EA's blockbuster franchises include titles like Madden, Battlefield, and Need for Speed -- and the firm recently penned a decade-long deal with Disney  (DIS - Get Report)  that gives EA the rights to develop Star Wars games across all platforms, just as the film studio rolls out new movies under the Star Wars banner. Sports games are EA's bread and butter. The firm estimates that it collects half of all sports video game revenues, thanks to dominant titles like Madden, which enjoy consistent repeat sales as successive versions are released.

EA has been a leader in monetizing its titles through downloadable content and subscription-based online play, a strategy that's extended the shelf life of its most popular titles well beyond their launch dates. EA has also put more attention on mobile gaming lately, and that's been paying off. The easy monetization of mobile games means that EA can introduce smaller, more fragmented mobile titles, only expanding on them if they're successful. That takes away a great deal of development risk from a big conventional console or PC title.

With rising analyst sentiment in EA this week, we're betting on shares.

Palo Alto Networks

2016 has been a challenging year for shareholders in Palo Alto Networks  (PANW - Get Report) . Year-to-date, this $13 billion cyber security stock has seen its share price backslide to the tune of 18%, underperforming the big market indices by a wide margin. But the 2016 lows may have already been set on Palo Alto Networks' price chart. This stock has been trending higher since shares bottomed back in late June.

Palo Alto Networks develops and sells next-generation firewalls, endpoint protection and cloud security services. The business is split between products and services, which is compelling considering the fact that service revenues tend to be recurring and high-margin, unlike one-time appliance sales. Palo Alto was one of the first cybersecurity firms to include intrusion protection in its firewalls, and that first-to-market status has helped this company grab a bigger share of the super-competitive cybersecurity market.

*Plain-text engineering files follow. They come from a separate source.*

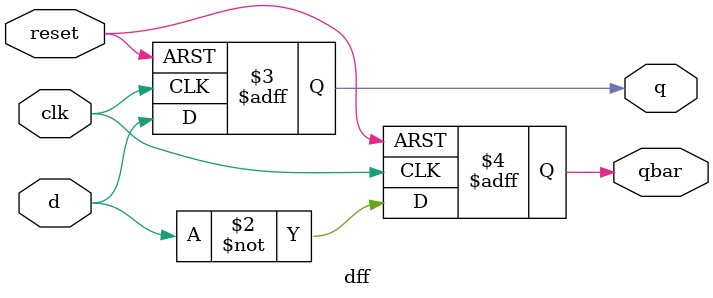
<source format=v>
module top_module;
    reg clk, reset, d;
    wire q, qbar;
    dff dff1(clk, reset, d, q, qbar);
    initial begin
        $monitor($time," clk=%b, reset=%b, d=%b, q=%b, qbar=%b", clk, reset, d, q, qbar);
        clk = 1'b0;
        reset = 1'b1;
        d = 1'b0;
        #10 reset = 1'b0;
        #10 d = 1'b1;
        #10 d = 1'b0;
        #10 d = 1'b1;
        #10 d = 1'b0;
        #10 d = 1'b1;
        #10 d = 1'b0;
        #10 d = 1'b1;
        #10 d = 1'b0;
        #10 d = 1'b1;
        #10 d = 1'b0;
        #10 d = 1'b1;
        #10 d = 1'b0;
        #10 d = 1'b1;
        #10 d = 1'b0;
        #10 d = 1'b1;
        #10 d = 1'b0;
        #10 d = 1'b1;
        #10 d = 1'b0;
        #10 d = 1'b1;
        #10 d = 1'b0;
        #10 d = 1'b1;
        #10 d = 1'b0;
        #10 d = 1'b1;
        #10 d = 1'b0;
        #10 d = 1'b1;
        #10 d = 1'b0;
        #10 d = 1'b1;
        #10 $finish;
    end
    always begin
        #5 clk = ~clk;
    end
endmodule


module dff(input clk, reset, d, output reg q, qbar);

    specify
        specparam tpd_full = 5;  
        
        (clk, reset, d *> q) = tpd_full;    
        (clk, reset, d *> qbar) = tpd_full;
    endspecify  

    always @(posedge clk or posedge reset) begin
        if (reset) begin
            q <= 1'b0;
            qbar <= 1'b1;
        end
        else begin
            q <= d;
            qbar <= ~d;
        end
    end

endmodule

</source>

Taking a page from bigger competitors such as Cisco Systems  (CSCO - Get Report) , Palo Alto Networks has been building out its product lineup to offer customers a "platform approach" to security, where the company is the single vendor for all of an enterprise's security needs. A big installed base means plenty of cross-selling opportunities, in spite of the fact that Palo Alto is still the relatively new entrant in the field.

Look for PANW's recent upward trajectory to continue to propel shares higher in September.

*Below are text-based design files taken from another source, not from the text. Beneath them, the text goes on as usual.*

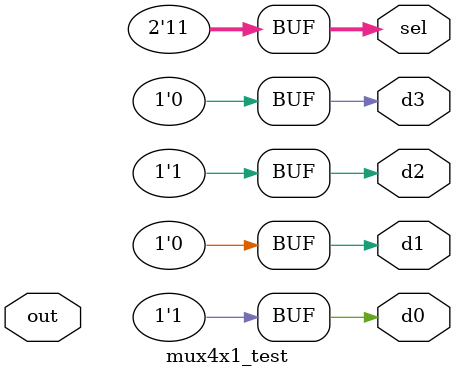
<source format=v>
`timescale 1ns/10ps

module mux4x1_test (d3,d2,d1,d0, sel, out);
input out;
output d3,d2,d1,d0;
output [1:0] sel;
reg d3,d2,d1,d0;
reg [1:0] sel;

initial
begin
d0 <= 1'b0;
d1 <= 1'b1;
d2 <= 1'b0;
d3 <= 1'b1;
sel <= 2'd0;
#100;
sel <= 2'd1;
#100;
sel <= 2'd2;
#100;
sel <= 2'd3;
#100;
d0 <= 1'b1;
d1 <= 1'b0;
d2 <= 1'b1;
d3 <= 1'b0;
sel <= 2'd0;
#100;
sel <= 2'd1;
#100;
sel <= 2'd2;
#100;
sel <= 2'd3;
#100;

end

endmodule
</source>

Rounding out our list of Rocket Stocks for this week is $6 billion veterinary clinic chain VCA (WOOF) . VCA has been enjoying an outstanding year so far from a price perspective. Since January, this animal health care stock is up more than 30%. And with shares hovering around lifetime highs, this stock's momentum is clearly still being controlled by buyers in September.

VCA is the largest operator of animal hospitals and veterinary labs in the country, with approximately 700 animal hospitals and 60 labs in its network. All told, the firm handled nearly 10 million patient visits last year. The animal health care business is extremely attractive. With pets a more important part of the American family than ever before, consumers are increasingly willing to pay for medical care for their animals. At the same time, the extremely high cost of the human healthcare system in the U.S. has desensitized pet owners to the cost of pet healthcare, keeping margins high for animal hospitals such as VCA.

Hard costs are much lower for veterinary practices than human ones. Regulatory burdens, malpractice and other systemic costs are much lower (or nonexistent) in the veterinary world, and that results in higher levels of profitability for VCA. Growing demand for niche services, like veterinary dermatology, oncology, and even dentistry offer the potential for big margin expansion at VCA. With rising analyst sentiment in this animal health stock, we're betting on shares.

This article is commentary by an independent contributor. At the time of publication, the author held no positions in the stocks mentioned.